Monthly visitation through 2023 never dipped below three million visitors, with a peak of 3.6 million in March. Visitation increased by 5.2 percent on the year to 40.8 million, exceeding 40 million for the first time since 2019.

“Visitor spending hit an all-time high for the second consecutive year, totaling $51.5 billion,” the report said. “Total spending by visitors grew by 14.7% compared to 2022. Despite falling 1.7 million visitors short of the 2019 visitation total, aggregate visitor spending in 2023 increased dramatically due to a 45.5% rise in per-visitor spending compared to four years earlier.”

On a per-visitor basis, the report said spending climbed to a record $1,261 in 2023, 9.1% higher than in 2022. Visitor spending increased for most categories. The most significant increase among categories was in shopping. In 2023, the total economic output related to visitor spending (including direct, indirect, and induced impacts) rose 7.4 percent to $85.2 billion, surpassing the all-time high set in 2022.

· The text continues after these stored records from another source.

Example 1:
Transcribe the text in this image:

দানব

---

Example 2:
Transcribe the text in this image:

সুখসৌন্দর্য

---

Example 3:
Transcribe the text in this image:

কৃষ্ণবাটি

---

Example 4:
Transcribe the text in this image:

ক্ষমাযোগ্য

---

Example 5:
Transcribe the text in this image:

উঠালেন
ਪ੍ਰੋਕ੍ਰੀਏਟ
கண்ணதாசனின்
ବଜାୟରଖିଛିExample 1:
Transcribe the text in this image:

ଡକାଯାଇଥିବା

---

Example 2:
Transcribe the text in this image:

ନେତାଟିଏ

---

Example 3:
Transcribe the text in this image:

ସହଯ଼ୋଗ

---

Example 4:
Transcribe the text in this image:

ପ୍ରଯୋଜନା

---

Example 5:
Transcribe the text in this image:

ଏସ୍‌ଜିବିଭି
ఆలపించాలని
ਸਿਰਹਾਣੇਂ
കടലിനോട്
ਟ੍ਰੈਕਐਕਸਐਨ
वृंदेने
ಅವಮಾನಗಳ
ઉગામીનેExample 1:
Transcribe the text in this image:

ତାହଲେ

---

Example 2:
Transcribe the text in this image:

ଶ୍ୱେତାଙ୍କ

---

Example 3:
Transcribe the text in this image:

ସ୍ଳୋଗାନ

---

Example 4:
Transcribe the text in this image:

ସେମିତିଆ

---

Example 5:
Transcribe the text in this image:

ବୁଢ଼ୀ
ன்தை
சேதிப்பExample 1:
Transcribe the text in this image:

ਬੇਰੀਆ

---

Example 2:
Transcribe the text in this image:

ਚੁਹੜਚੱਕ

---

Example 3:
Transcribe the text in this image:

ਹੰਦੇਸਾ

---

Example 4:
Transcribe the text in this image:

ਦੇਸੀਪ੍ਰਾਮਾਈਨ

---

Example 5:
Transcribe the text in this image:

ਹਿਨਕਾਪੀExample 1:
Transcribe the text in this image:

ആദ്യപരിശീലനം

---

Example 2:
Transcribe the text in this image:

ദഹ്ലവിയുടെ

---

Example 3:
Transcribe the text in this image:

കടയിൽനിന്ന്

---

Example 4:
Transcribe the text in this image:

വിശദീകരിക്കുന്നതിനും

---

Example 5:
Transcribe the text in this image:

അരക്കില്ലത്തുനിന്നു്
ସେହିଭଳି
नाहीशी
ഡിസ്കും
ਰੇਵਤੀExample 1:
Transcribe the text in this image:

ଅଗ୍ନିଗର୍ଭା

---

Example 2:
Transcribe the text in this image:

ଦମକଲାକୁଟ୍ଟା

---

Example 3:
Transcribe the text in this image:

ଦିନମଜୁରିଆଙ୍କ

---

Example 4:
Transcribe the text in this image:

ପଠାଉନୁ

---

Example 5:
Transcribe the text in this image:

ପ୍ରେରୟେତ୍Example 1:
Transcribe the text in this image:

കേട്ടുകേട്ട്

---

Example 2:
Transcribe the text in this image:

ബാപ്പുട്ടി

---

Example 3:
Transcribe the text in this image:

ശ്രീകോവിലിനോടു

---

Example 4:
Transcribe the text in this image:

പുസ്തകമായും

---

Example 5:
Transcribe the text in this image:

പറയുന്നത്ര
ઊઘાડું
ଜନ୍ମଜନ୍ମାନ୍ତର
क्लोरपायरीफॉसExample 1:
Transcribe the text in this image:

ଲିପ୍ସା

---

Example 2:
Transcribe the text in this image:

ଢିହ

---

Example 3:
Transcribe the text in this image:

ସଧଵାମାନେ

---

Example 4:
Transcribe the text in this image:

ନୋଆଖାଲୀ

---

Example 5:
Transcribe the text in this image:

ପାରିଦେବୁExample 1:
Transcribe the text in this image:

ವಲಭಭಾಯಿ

Southern Nevada’s tourism industry remained the largest employer in the region, directly employing an estimated 248,520 workers. With indirect and induced impacts included, total employment impacts climbed to an estimated 379,630, a 5.8% increase from the prior year.

Southern Nevada’s tourism industry supported $13.8 billion in direct wages, 20.7% of all wages in the region. The additional indirect and induced impacts supported wages for workers in many sectors of the economy, with a total wage impact of $21.2 billion, or 31.7% of all regional wages.

Convention attendance climbed to six million in 2023, a 19.9% annual increase. Convention visitors spent $1,520 per trip, about 25 percent higher than the average leisure visitor. Convention visitors collectively spent $9.1 billion, directly supporting an estimated 43,910 jobs and $2.4 billion in wages. When the indirect and induced impacts of convention visitor spending are included, the convention sector supported an estimated 67,080 jobs, $3.7 billion in wages, and $15.1 billion in overall economic output.

The Las Vegas Convention Center hosted about one-fifth of regional convention attendees in 2023. Those attendees spent $1.8 billion, which directly supported 8,700 jobs and $484.8 million in wages. When the indirect and induced impacts are included, those totals rise to 13,290 jobs, $741.7 million in wages and $3 billion in economic output, the report said.